→ **Problems to solve**
- a) In the article on diabetes in pregnancy, what position does Dr Helen Barrett hold at Mater Hospital Brisbane?
- b) Using the article on diabetes in pregnancy, mark each statement yes or no and quote the words that decide it: (i) Lipids are routinely tested during pregnancy. (ii) Dr Barrett works at Mater Hospital Brisbane. (iii) In women without diabetes, triglycerides fall during pregnancy.

Should we be considering and even treating disorders of lipid metabolism along with glucose metabolism in women with diabetes in pregnancy?
That was the question posed at the Australasian Diabetes Congress 2018 (ADC 2018) in Adelaide on 24 August by endocrinologist and obstetric medicine physician Dr Helen Barrett.
Dr Barrett, director of endocrinology at Mater Hospital Brisbane, and a senior research fellow at Mater Research, told the limbic women with diabetes in pregnancy and their babies should have the same health outcomes as everyone else.
“And in the last couple of decades we have come a very long way but we are still not quite there. At the moment, when we think about how to manage women, we think very much about their glucose and to some extent about weight gain but we also know that some other aspects of metabolism are altered in the setting of diabetes in pregnancy .”
She said lipids and triglycerides were particularly important but also ketones and amino acids.
“Lipids are not usually tested during pregnancy because we know they change. Even in women without diabetes, they change during pregnancy – triglycerides are higher and the lipoproteins themselves are different.”
“Women with diabetes in pregnancy have an exaggerated version of that and usual medications to treat cholesterol and triglycerides are not medications that we would routinely use in pregnancy.”
Dr Barrett said there was evidence that elevated maternal triglycerides are associated with increased rates of pre-eclampisa, preterm delivery and macrosomia.
But at the moment, there was very little evidence about what to do about it.
Dr Barrett said she was currently exploring how triglycerides change during the day in pregnant women.

→ **The data**
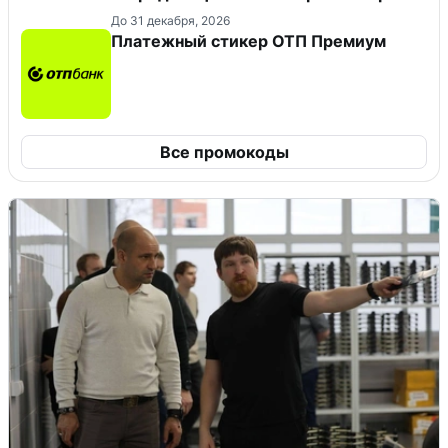
До 31 декабря, 2026
Платежный стикер ОТП Премиум
Все промокоды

→ **Solutions for each task**
- a) Director of endocrinology

- b)
(i) No: "Lipids are not usually tested during pregnancy because we know they change."
(ii) Yes: "director of endocrinology at Mater Hospital Brisbane"
(iii) No: "triglycerides are higher"